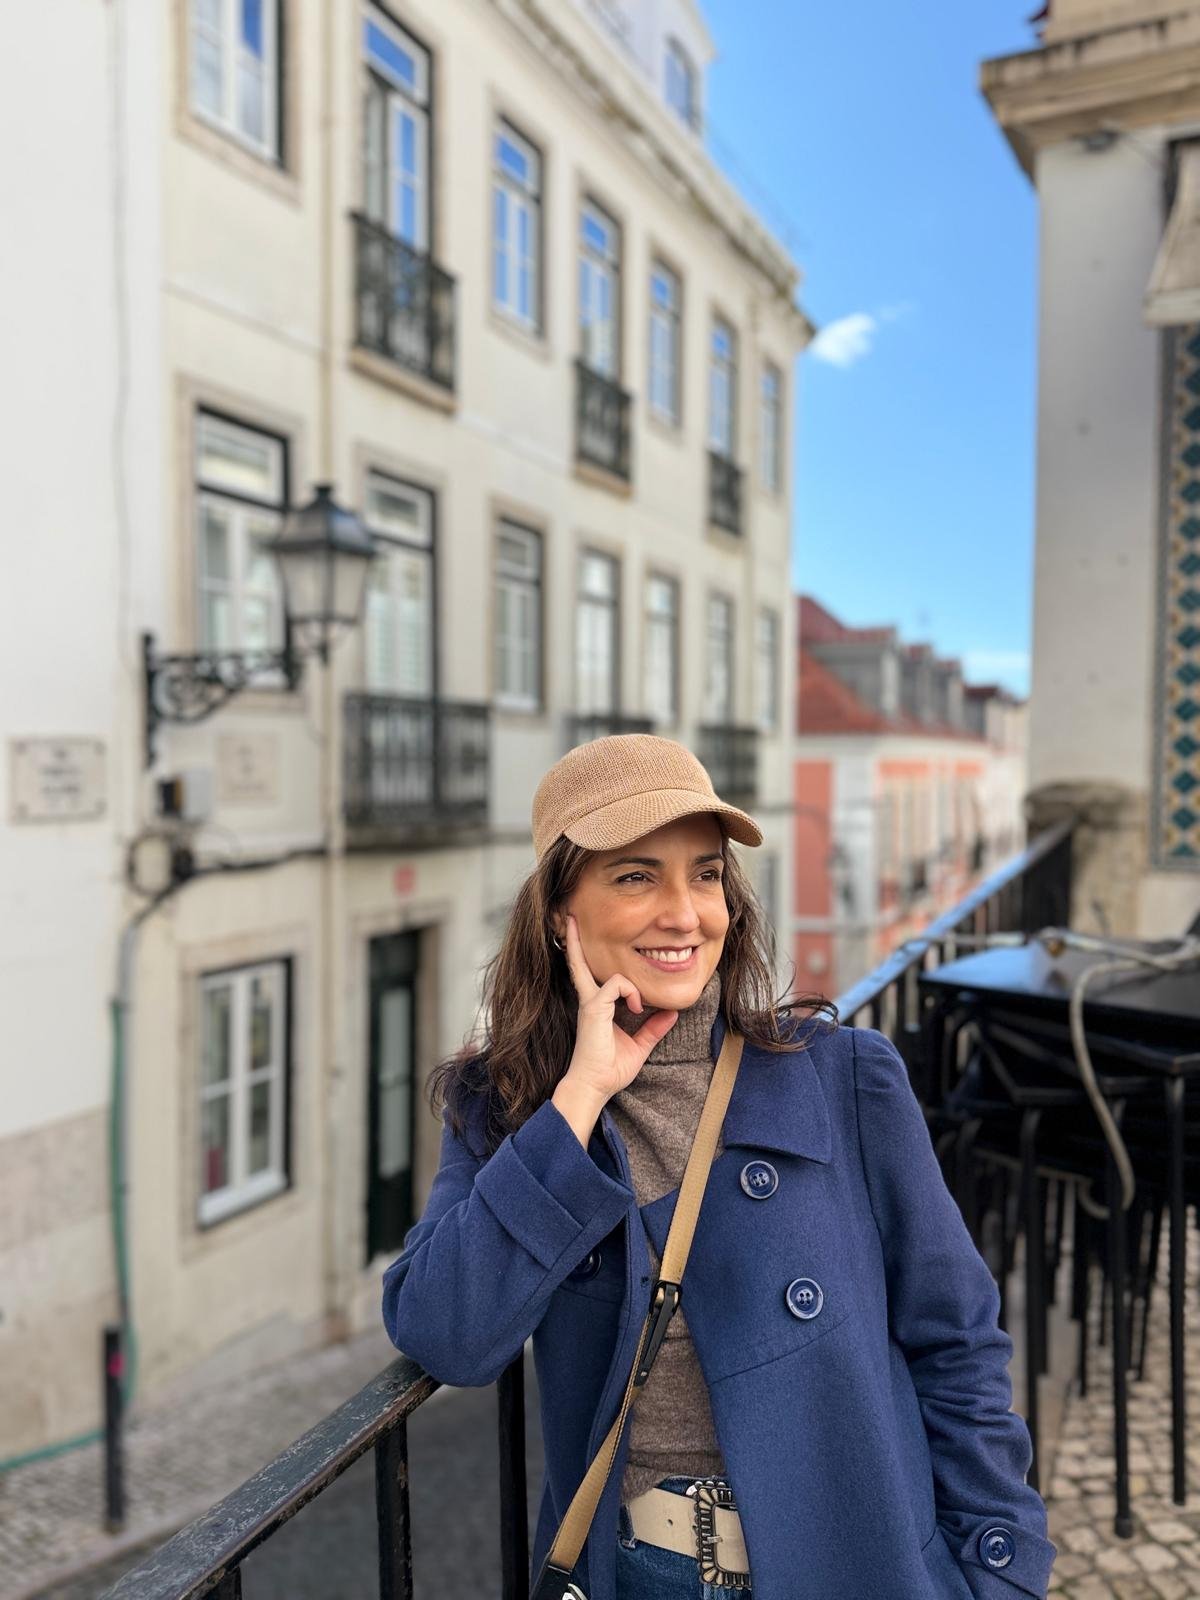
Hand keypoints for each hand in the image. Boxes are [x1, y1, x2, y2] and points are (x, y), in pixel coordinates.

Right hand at [557, 911, 678, 1105]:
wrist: (594, 1086)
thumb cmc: (610, 1070)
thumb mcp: (639, 1046)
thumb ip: (654, 1029)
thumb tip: (672, 1014)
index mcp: (597, 1006)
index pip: (590, 974)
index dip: (588, 957)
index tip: (588, 941)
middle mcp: (590, 999)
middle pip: (578, 962)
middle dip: (576, 939)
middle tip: (571, 916)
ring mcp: (590, 1002)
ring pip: (604, 971)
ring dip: (630, 985)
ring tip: (639, 1007)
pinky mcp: (593, 1007)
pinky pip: (615, 984)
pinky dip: (630, 993)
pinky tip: (636, 1009)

--------------------------------------------------

Action item —
Omit the pictures, then quote the rest of the material above exactly.

Final answer —
Hand keypoints for each hand in the image. Boxes are [x1, y1, x2, y2] and points are (x, y), in pixel coordinates.

Right hand at [557, 911, 678, 1105]:
wrist: (594, 1086)
thumb cmc: (610, 1070)
thumb mcp: (639, 1046)
thumb ip: (654, 1029)
thumb tip: (672, 1014)
index mcp: (597, 1006)
index pip: (590, 974)
index dip: (588, 957)
index tip: (588, 941)
middle mcp: (590, 999)
middle pip: (578, 962)
middle dip: (576, 939)
middle tip: (571, 916)
ring mcp: (590, 1002)
ring pip: (604, 971)
ring dip: (630, 985)
ring tip: (639, 1007)
pinky mcp: (593, 1007)
pinky pip: (615, 984)
pinky dip: (630, 993)
pinky tip: (636, 1009)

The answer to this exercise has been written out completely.